### REQUIRED ACTION
The answer is all of the entries below, repeated exactly and free of pictures.

### RECORDS
----

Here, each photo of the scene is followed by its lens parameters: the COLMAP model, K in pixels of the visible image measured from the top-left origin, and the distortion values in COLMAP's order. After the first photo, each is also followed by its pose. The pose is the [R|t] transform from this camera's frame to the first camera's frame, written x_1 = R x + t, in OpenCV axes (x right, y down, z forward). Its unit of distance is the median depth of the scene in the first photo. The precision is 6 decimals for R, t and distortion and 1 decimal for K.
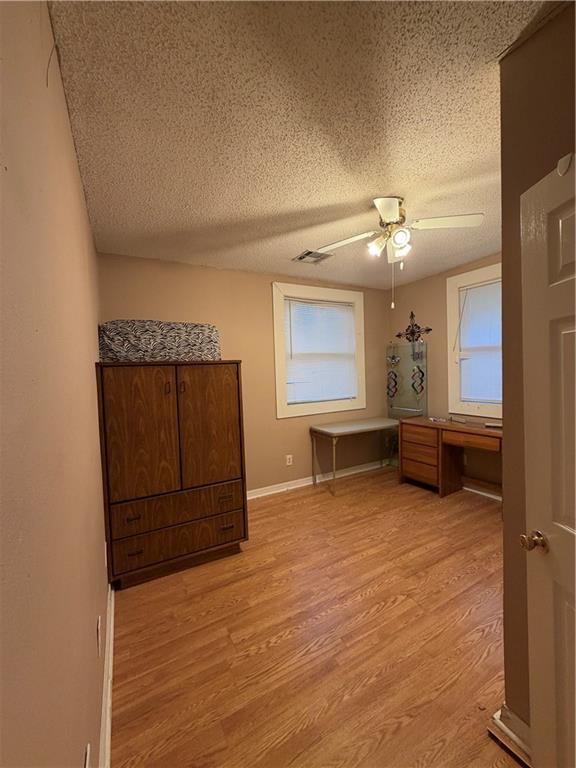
lens RADIAL K [[306.6, 0, 288.0], [0, 306.6, 383.3], [0, 0, 1]] dist [-0.000192, 0.000120]
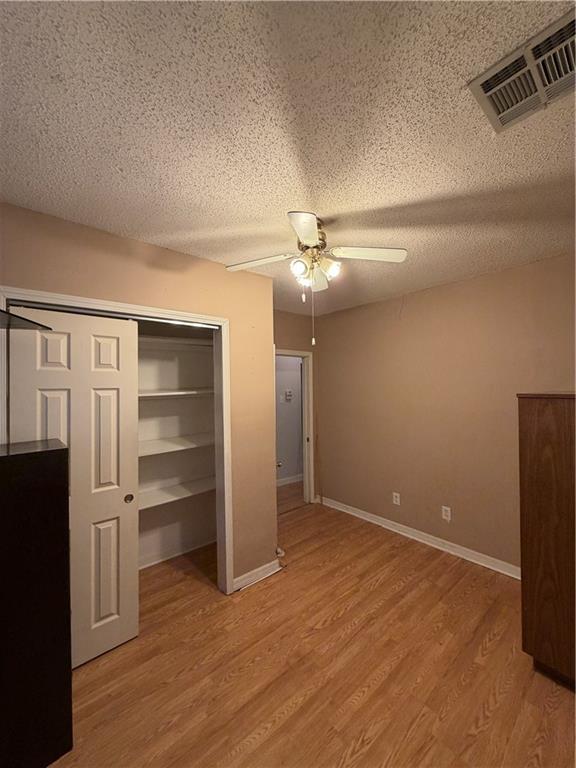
lens RADIAL K [[306.6, 0, 287.2], [0, 306.6, 383.6], [0, 0, 1]] dist [-0.000192, 0.000120]
pose [[-0.978254, 0.045126, -0.202442, 0.599965], [0.038360, 0.998570, 0.037226, -0.171464], [0.203832, 0.028651, -0.978587, 1.829270]]
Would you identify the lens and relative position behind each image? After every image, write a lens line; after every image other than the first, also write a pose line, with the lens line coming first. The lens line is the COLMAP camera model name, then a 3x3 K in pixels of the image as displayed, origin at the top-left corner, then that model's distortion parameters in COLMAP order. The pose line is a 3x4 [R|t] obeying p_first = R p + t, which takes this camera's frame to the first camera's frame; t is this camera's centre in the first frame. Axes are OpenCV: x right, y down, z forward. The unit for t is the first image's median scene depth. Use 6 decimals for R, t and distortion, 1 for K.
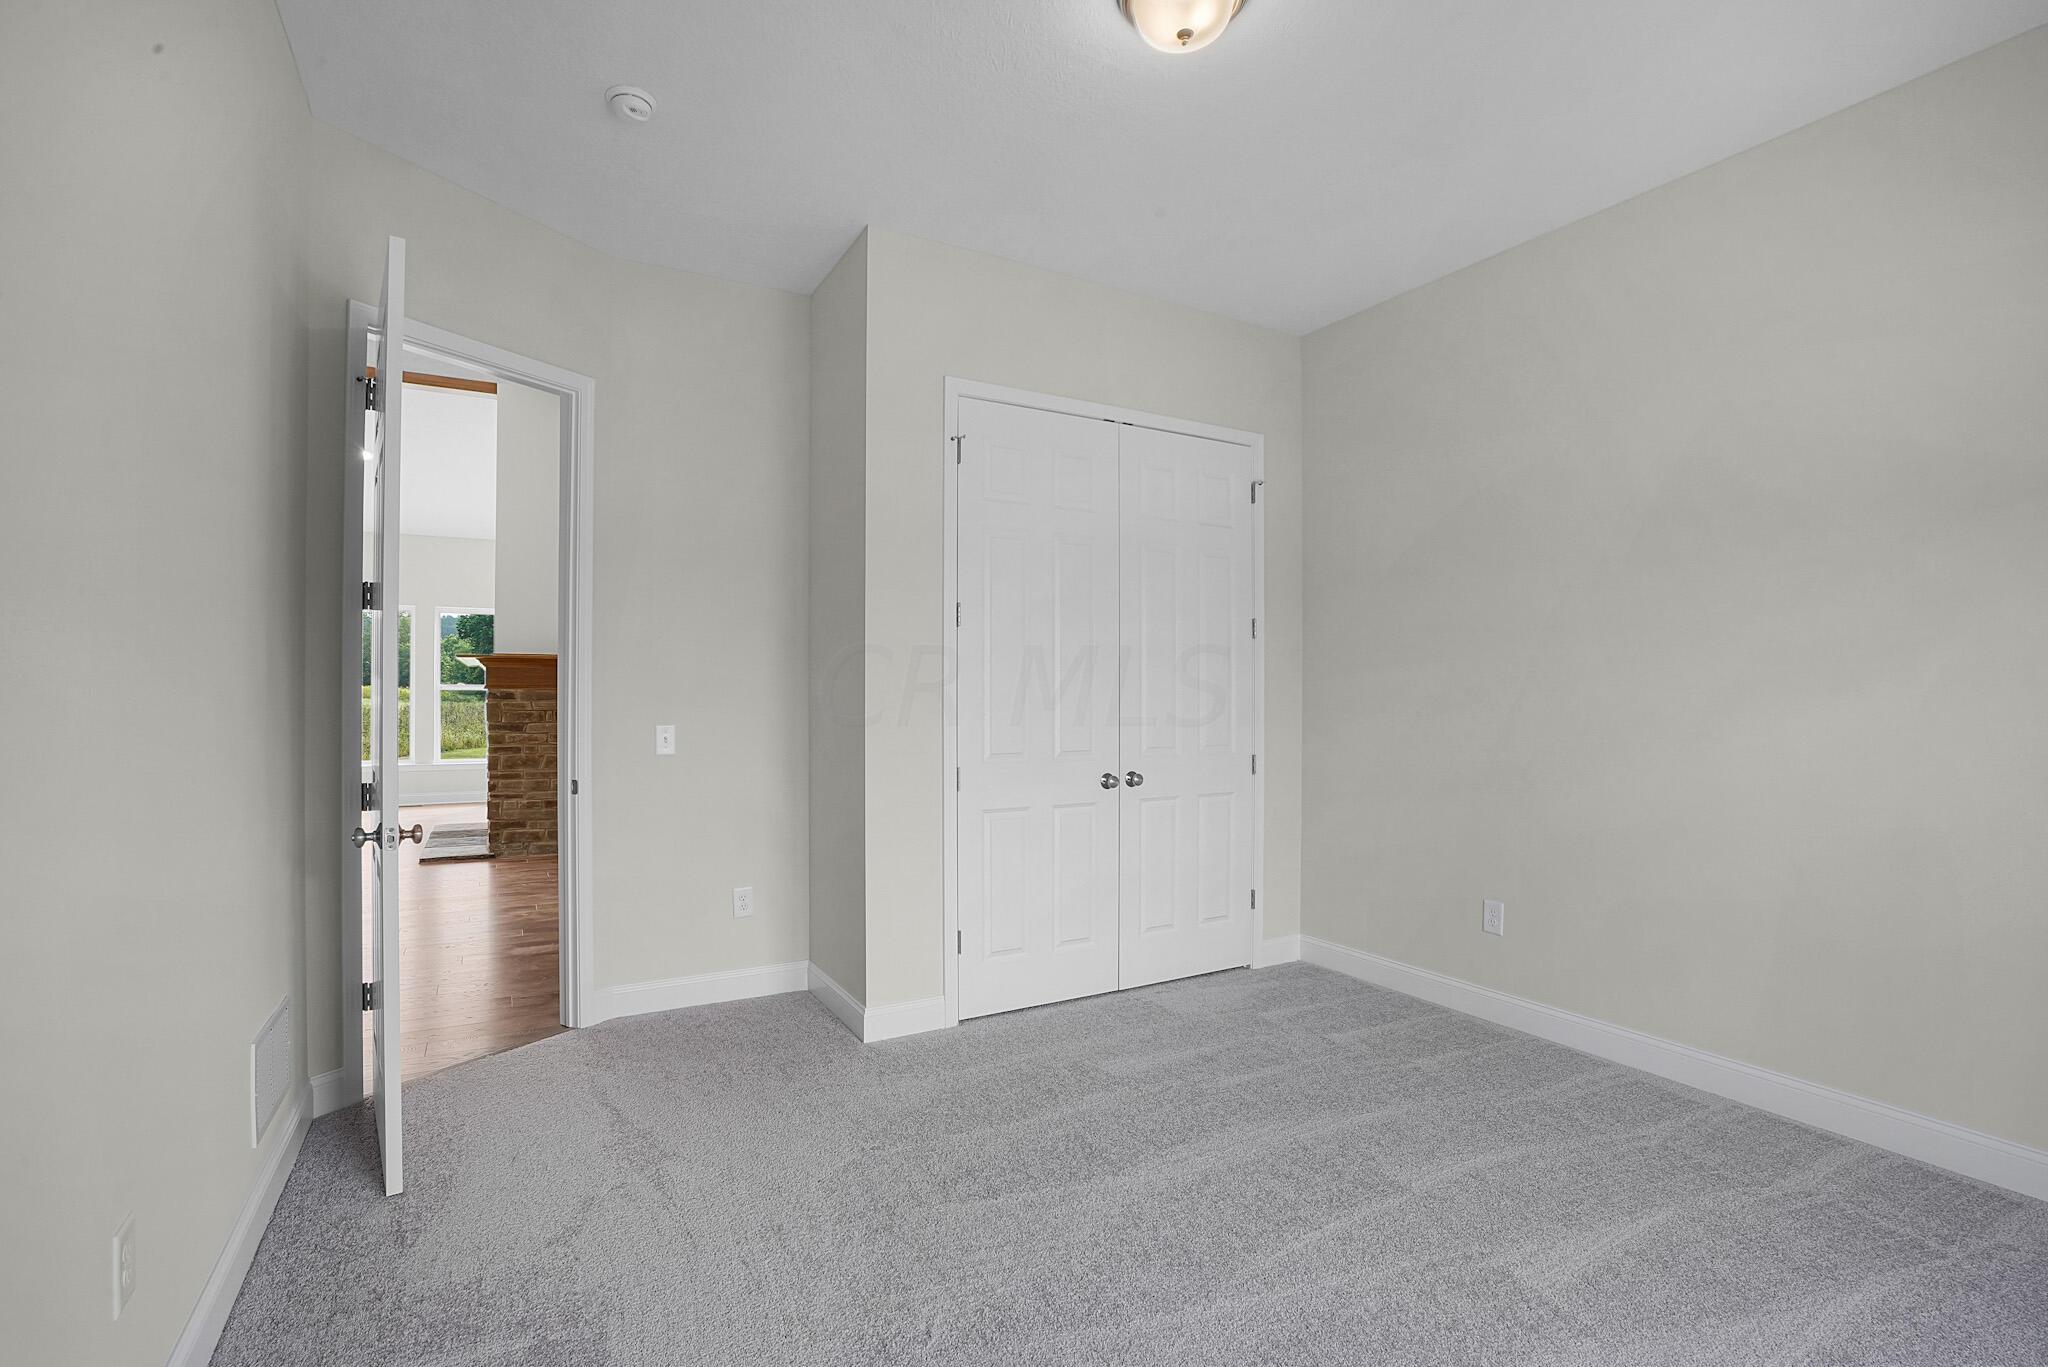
lens RADIAL K [[952.2, 0, 1032.2], [0, 952.2, 692.7], [0, 0, 1]] dist [-0.058052, 0.021650]
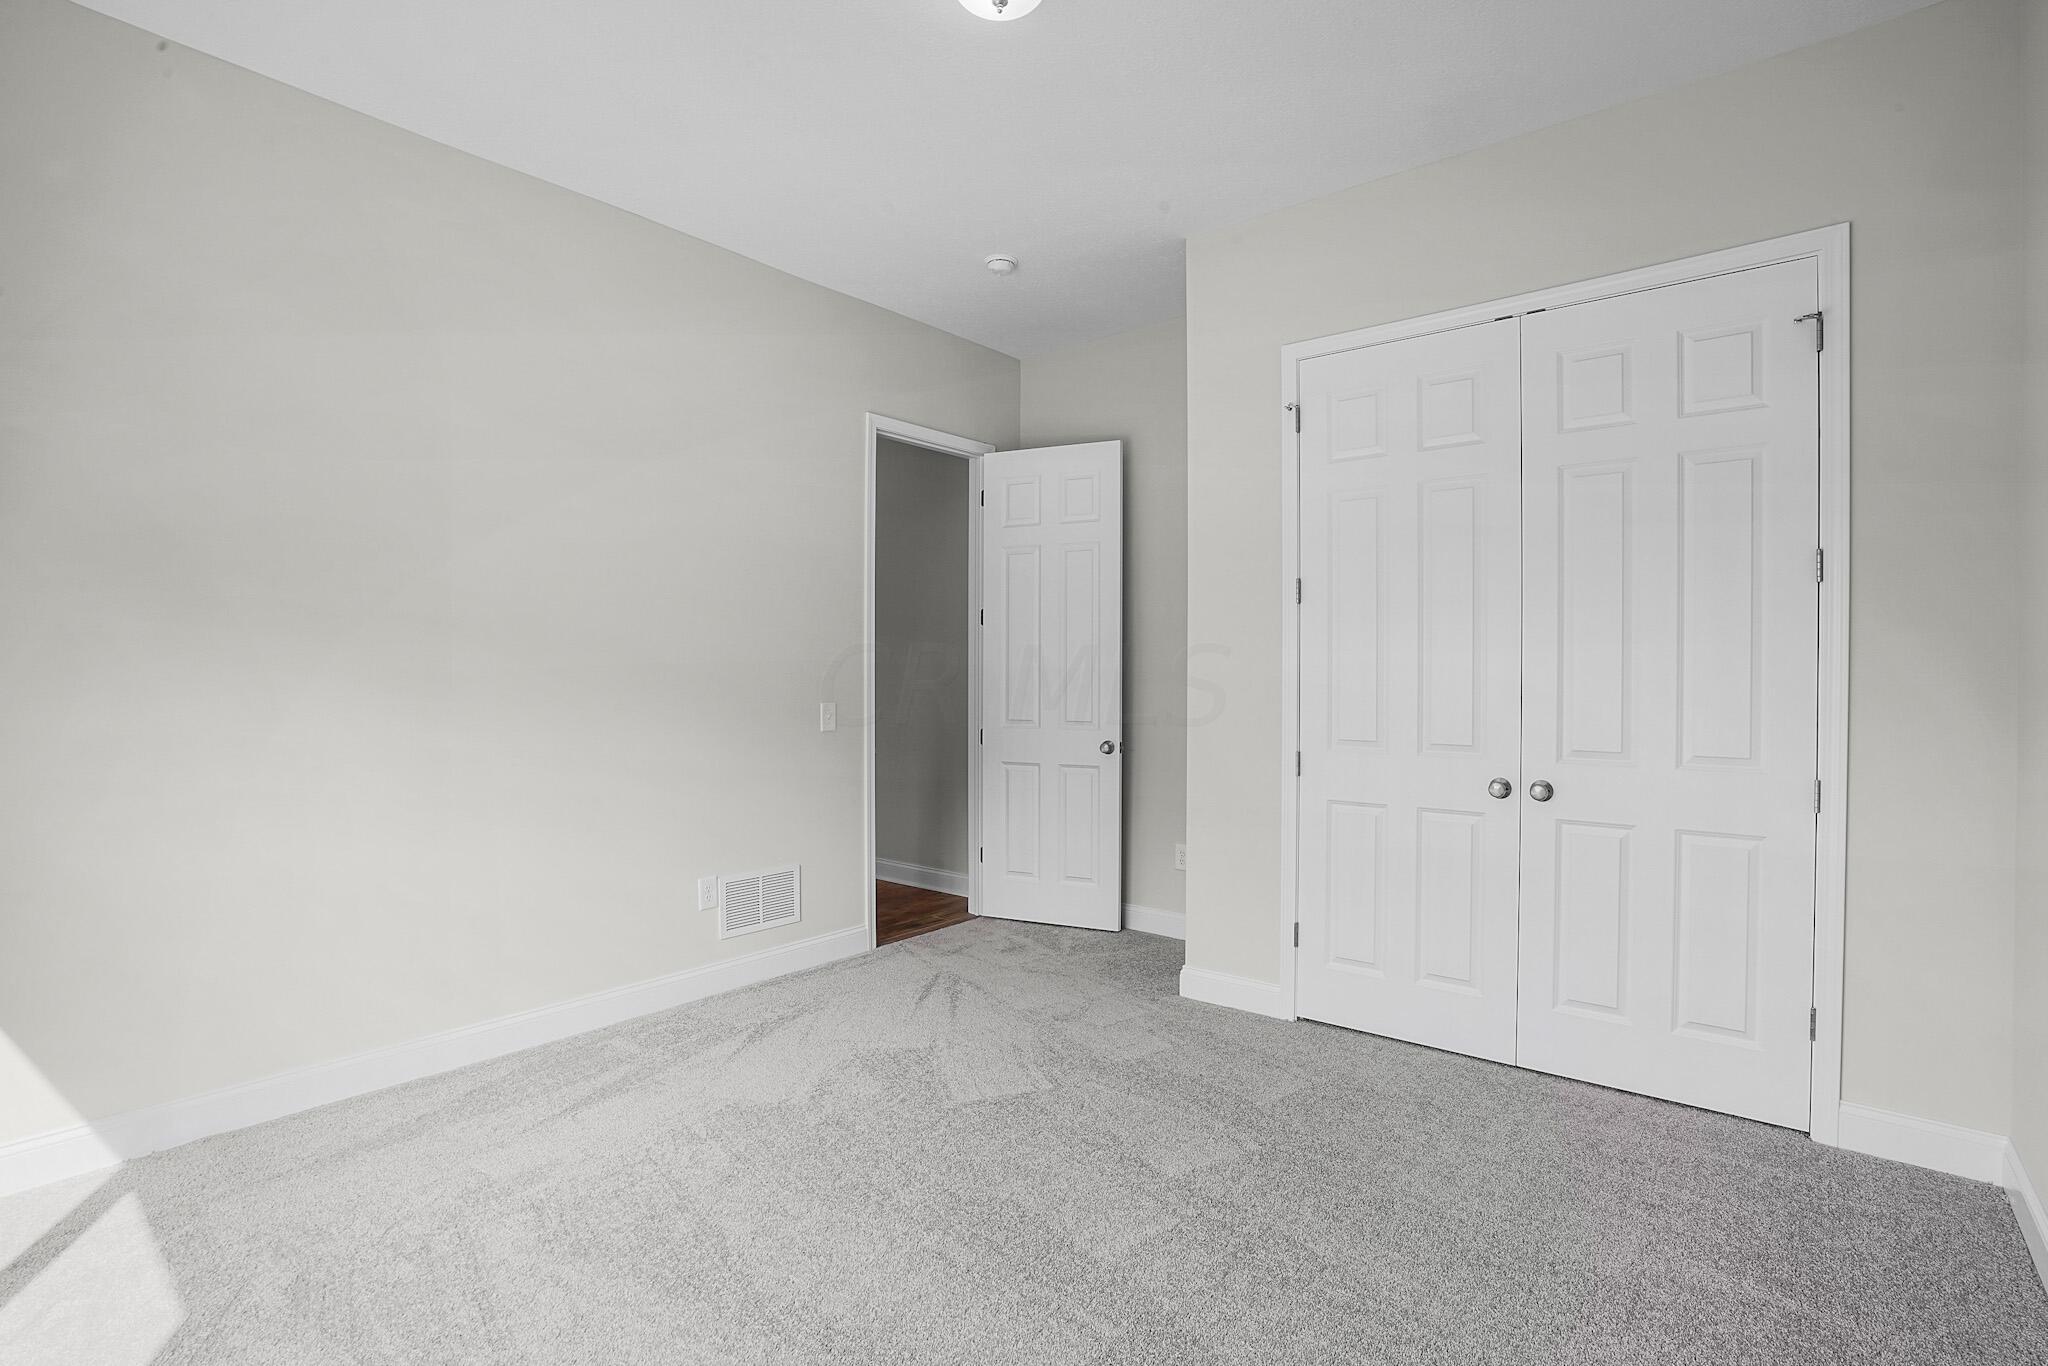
lens RADIAL K [[952.2, 0, 1032.2], [0, 952.2, 692.2], [0, 0, 1]] dist [-0.058052, 0.021650]
pose [[0.353555, 0.012981, -0.935323, 0.691077], [0.003015, 0.999883, 0.015017, 0.002649], [0.935409, -0.008130, 0.353475, 0.398512]]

----

### EXPECTED ANSWER
Here, each photo of the scene is followed by its lens parameters: the COLMAP model, K in pixels of the visible image measured from the top-left origin, and the distortion values in COLMAP's order. After the first photo, each is also followed by its pose. The pose is the [R|t] transform from this camera's frame to the first camera's frame, written x_1 = R x + t, in OpenCV axes (x right, y down, z forward). Its unit of distance is the median depth of the scene in the first photo. The precision is 6 decimals for R, t and distortion and 1 decimal for K.
lens RADIAL K [[306.6, 0, 288.0], [0, 306.6, 383.3], [0, 0, 1]] dist [-0.000192, 0.000120]
lens RADIAL K [[306.6, 0, 287.2], [0, 306.6, 383.6], [0, 0, 1]] dist [-0.000192, 0.000120]
pose [[-0.978254, 0.045126, -0.202442, 0.599965], [0.038360, 0.998570, 0.037226, -0.171464], [0.203832, 0.028651, -0.978587, 1.829270]]
Would you identify the lens and relative position behind each image? After every image, write a lens line; after every image other than the first, also write a pose line, with the lens line coming first. The lens line is the COLMAP camera model name, then a 3x3 K in pixels of the image as displayed, origin at the top-left corner, then that model's distortion parameters in COLMAP order. The pose line is a 3x4 [R|t] obeying p_first = R p + t, which takes this camera's frame to the first camera's frame; t is this camera's centre in the first frame. Axes are OpenCV: x right, y down, z forward. The unit for t is the first image's median scene depth. Use 6 decimals for R, t and distortion, 1 for K.
lens RADIAL K [[952.2, 0, 1032.2], [0, 952.2, 692.7], [0, 0, 1]] dist [-0.058052, 0.021650]
lens RADIAL K [[952.2, 0, 1032.2], [0, 952.2, 692.2], [0, 0, 1]] dist [-0.058052, 0.021650]
pose [[0.353555, 0.012981, -0.935323, 0.691077], [0.003015, 0.999883, 0.015017, 0.002649], [0.935409, -0.008130, 0.353475, 0.398512]]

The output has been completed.